- Wednesday's Fed meeting yielded no new surprises—it kept rates steady and acknowledged the US is headed back toward growth mode.
- The global economic picture is improving overall—but an area to watch is Japan, where a different political party is taking the helm.
- The DPJ decided to postpone a portion of the economic stimulus package approved during the last administration, citing wasteful spending.
- Choosing fiscal conservatism over stimulative spending may hinder Japan's economic recovery compared to other countries.
The Fed concluded its Federal Open Market Committee (FOMC) meeting Wednesday and released an unsurprising statement hinted at for days: It will hold steady on rates, and though risks remain, the US is headed back toward growth mode. Beyond the US, overall, the global economic picture continues improving too, led by fast growing emerging markets, particularly China.
Individually, however, single countries may continue to experience the occasional pothole—some self-inflicted. For example, the political winds recently shifted in Japan, with the Liberal Democratic Party (LDP) ceding power for the first time in over 50 years (excepting a brief interruption in the 1990s). For the last year or so, the world has been largely, if not officially, coordinated in its monetary and fiscal stimulus efforts. Yet the incoming Democratic Party of Japan seems set to take a sharp U-turn on Japan's current economic stimulus policy.
Why now? The DPJ cited "wasteful" government spending and, perhaps further buoyed by the Bank of Japan's positive outlook, decided to postpone $54 billion of the $165 billion economic stimulus package approved during former Prime Minister Taro Aso's political reign. But what stimulus package couldn't be accused of having some (or a lot of) "wasteful" spending? Fiscal stimulus spending is typically inherently sloppy, imprecise, and often ill-spent on the first go. But every dollar spent by a government usually gets re-spent multiple times, increasing velocity and eventually helping the economy overall. In our view, private firms and citizens are infinitely wiser spenders than any government, but on average, the later, smarter spends largely outweigh the less optimal first government spend.
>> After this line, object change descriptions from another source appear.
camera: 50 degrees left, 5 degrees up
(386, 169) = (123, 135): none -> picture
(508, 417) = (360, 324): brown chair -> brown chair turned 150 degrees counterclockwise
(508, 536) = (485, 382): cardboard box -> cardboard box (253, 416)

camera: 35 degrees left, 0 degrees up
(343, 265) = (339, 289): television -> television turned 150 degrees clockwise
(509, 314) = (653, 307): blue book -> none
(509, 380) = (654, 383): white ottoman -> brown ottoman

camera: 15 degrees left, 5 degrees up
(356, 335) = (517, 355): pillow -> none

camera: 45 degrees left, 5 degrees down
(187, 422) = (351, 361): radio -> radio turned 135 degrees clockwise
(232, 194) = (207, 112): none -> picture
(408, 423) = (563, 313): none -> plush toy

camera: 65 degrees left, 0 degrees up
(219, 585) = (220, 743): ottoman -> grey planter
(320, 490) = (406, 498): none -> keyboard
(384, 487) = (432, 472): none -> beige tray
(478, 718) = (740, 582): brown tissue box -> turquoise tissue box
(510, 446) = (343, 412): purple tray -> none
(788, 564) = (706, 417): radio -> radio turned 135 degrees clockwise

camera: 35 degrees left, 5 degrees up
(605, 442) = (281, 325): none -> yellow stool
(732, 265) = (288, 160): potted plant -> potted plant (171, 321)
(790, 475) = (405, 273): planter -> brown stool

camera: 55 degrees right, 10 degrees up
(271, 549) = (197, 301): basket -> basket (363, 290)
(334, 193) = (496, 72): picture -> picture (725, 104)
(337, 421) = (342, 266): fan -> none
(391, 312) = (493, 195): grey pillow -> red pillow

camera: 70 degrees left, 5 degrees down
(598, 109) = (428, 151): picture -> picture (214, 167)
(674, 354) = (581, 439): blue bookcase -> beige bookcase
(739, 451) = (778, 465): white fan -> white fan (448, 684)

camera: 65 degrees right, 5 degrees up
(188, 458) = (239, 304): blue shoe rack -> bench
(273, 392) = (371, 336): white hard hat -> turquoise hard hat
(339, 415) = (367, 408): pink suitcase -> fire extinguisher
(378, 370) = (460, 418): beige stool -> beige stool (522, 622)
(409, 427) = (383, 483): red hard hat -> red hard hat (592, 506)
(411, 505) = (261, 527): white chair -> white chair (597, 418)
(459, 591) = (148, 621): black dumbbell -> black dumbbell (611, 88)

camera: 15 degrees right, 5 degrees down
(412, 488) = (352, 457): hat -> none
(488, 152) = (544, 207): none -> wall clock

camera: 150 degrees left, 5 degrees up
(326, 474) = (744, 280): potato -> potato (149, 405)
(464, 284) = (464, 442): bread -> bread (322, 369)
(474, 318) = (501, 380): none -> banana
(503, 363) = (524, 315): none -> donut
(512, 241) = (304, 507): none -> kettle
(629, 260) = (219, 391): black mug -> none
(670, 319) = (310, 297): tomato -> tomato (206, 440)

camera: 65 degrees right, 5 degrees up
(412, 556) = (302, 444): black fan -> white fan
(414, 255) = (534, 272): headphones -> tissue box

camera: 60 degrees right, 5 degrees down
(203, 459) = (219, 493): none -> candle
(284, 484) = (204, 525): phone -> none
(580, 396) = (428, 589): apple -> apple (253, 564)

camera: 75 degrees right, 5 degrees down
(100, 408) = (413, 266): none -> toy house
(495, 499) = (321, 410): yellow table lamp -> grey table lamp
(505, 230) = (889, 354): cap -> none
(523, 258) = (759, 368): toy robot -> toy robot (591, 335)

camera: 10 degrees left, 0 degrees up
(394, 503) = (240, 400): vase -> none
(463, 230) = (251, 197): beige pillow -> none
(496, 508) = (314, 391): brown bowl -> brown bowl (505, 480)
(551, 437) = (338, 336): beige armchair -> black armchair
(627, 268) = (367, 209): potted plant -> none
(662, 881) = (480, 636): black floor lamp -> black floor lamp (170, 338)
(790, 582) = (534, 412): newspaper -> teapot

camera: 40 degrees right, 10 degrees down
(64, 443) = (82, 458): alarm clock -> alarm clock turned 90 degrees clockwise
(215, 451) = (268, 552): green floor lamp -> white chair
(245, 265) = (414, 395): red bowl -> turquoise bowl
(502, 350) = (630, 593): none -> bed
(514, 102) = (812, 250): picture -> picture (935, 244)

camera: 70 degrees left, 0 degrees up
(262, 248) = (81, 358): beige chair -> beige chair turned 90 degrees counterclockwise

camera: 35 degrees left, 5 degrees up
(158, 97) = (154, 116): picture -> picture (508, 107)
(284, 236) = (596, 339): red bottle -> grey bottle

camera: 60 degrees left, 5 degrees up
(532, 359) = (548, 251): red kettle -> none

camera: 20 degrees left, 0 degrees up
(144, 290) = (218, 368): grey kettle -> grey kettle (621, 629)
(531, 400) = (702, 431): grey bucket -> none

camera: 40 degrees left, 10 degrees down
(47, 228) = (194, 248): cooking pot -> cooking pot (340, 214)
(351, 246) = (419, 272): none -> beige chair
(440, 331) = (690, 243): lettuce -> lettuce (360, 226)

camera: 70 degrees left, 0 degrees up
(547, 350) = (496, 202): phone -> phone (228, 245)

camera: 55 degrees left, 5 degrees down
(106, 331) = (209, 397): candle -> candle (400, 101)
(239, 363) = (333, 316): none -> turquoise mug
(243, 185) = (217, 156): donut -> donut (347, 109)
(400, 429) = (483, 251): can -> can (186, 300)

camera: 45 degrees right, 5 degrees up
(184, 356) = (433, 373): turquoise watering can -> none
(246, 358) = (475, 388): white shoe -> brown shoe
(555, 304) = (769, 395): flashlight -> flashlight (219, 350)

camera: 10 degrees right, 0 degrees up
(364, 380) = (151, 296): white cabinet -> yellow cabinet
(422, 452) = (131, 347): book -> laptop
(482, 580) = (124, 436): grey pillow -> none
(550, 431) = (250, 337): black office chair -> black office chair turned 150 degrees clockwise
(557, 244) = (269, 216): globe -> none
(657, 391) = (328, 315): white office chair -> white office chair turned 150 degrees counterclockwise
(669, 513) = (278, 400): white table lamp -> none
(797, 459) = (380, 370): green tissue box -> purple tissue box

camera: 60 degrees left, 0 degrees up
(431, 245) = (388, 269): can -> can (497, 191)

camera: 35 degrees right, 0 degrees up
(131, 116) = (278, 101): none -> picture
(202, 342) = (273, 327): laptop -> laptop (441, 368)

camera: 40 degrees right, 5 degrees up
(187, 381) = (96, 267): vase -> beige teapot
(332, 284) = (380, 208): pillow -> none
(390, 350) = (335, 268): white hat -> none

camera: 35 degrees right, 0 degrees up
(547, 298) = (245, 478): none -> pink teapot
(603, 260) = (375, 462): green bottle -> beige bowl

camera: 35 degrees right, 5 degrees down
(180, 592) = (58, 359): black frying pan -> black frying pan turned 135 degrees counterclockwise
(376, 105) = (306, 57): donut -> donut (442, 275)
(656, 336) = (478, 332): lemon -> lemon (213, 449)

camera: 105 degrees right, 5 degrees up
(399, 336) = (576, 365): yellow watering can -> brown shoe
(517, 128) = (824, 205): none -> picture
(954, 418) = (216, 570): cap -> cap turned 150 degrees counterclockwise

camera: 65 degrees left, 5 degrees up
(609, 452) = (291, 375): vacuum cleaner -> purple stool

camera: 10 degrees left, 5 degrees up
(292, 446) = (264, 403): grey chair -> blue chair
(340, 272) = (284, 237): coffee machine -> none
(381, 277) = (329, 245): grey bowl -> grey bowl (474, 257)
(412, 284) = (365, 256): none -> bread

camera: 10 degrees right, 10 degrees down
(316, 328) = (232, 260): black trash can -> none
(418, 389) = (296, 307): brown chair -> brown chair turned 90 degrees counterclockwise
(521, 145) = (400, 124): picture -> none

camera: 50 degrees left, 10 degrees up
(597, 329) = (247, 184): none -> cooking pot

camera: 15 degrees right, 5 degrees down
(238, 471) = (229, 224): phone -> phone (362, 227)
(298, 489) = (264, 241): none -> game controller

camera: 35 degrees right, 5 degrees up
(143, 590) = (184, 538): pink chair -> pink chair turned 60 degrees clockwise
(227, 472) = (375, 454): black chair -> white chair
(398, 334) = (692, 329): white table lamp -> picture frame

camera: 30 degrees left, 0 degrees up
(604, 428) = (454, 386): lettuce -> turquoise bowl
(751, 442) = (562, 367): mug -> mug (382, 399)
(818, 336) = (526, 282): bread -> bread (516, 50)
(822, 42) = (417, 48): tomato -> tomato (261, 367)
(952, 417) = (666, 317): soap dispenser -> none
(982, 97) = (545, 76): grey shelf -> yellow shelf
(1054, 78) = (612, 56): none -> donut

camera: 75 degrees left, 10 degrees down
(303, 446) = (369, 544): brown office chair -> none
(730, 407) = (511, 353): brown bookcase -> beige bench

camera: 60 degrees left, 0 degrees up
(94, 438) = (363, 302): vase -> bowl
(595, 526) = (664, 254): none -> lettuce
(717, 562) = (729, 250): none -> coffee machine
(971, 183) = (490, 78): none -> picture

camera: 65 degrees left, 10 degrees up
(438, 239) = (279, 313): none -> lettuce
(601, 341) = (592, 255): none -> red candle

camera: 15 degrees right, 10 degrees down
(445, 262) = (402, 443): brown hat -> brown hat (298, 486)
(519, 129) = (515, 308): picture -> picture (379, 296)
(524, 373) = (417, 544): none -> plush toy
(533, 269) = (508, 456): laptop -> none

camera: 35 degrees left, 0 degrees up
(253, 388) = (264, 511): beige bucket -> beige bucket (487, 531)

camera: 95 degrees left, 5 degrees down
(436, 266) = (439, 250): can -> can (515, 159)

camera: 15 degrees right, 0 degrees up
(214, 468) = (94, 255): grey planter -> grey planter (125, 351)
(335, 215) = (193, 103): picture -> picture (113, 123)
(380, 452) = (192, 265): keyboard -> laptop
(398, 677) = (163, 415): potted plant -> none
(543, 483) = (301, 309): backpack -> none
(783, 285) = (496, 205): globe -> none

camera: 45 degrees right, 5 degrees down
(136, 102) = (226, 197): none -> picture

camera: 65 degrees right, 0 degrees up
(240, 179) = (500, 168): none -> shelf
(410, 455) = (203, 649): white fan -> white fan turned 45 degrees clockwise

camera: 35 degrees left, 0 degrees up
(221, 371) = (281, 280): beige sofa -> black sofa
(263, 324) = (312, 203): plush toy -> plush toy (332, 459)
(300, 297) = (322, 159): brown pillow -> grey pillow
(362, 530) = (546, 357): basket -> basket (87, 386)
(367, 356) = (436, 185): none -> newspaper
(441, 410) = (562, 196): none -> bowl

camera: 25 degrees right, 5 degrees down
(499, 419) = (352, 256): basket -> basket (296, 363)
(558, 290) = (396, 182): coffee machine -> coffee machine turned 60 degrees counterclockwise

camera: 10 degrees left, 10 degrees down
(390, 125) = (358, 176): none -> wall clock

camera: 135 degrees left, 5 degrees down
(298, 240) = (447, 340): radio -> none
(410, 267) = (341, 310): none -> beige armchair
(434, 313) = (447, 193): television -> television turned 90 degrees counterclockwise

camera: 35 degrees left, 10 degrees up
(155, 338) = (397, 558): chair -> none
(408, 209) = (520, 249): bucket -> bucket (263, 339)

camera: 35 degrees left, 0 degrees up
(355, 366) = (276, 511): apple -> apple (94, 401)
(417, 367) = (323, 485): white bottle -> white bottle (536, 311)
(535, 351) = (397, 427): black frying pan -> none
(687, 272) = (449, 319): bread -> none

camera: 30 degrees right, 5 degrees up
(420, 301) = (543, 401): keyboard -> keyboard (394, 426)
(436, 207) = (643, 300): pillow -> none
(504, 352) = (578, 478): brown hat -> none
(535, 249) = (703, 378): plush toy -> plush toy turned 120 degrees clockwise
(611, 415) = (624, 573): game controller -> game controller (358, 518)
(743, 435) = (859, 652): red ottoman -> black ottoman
Further, yanking stimulus now might slow or even derail Japan's nascent recovery. The DPJ choosing fiscal conservatism over stimulative spending may worry investors. In fact, since March's global stock market bottom, Topix, the Tokyo Stock Exchange index, boomed—up 45.5% through August. But since Japanese elections were held August 30th, the Topix is down 0.6, while world stocks have continued higher (+4.3%).*
Japan's planned departure from the loosely coordinated, global stimulus efforts may not be ideal for Japan, but that's never hindered global stocks before. Though Japan is the world's 2nd largest single economy, it's just 7% of the total. Japan's economy and stock market have experienced fits and starts for nearly two decades, but that hasn't inhibited global stocks one bit—and likely won't in the future.